● ASSIGNMENT
Give back exactly the lines of the material below, starting with the line with "Figure 6. Thermal" and going on through the line with "Figure 1. S1-peak".

● GIVEN DATA
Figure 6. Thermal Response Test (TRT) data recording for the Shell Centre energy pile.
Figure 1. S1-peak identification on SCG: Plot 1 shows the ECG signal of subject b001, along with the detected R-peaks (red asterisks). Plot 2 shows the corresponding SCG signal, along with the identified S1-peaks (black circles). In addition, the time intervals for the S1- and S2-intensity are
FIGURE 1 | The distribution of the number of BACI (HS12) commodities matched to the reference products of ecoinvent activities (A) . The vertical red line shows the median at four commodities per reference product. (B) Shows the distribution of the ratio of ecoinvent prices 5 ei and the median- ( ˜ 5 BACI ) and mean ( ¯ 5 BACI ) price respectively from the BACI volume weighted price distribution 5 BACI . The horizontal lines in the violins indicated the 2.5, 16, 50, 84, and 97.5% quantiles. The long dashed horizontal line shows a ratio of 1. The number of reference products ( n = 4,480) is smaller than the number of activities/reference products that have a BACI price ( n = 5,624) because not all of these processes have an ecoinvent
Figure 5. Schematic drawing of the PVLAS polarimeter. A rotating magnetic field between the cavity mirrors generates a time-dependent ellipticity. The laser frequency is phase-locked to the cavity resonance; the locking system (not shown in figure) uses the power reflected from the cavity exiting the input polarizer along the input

...

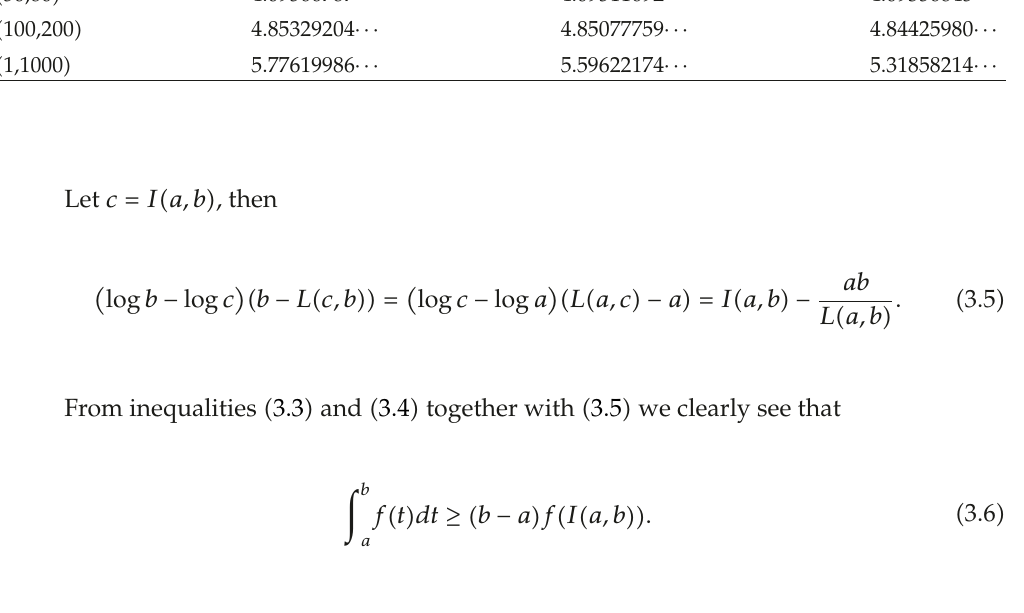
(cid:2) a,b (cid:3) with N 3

● RESULT FOR THIS TASK
Figure 6. Thermal Response Test (TRT) data recording for the Shell Centre energy pile.
Figure 1. S1-peak identification on SCG: Plot 1 shows the ECG signal of subject b001, along with the detected R-peaks (red asterisks). Plot 2 shows the corresponding SCG signal, along with the identified S1-peaks (black circles). In addition, the time intervals for the S1- and S2-intensity are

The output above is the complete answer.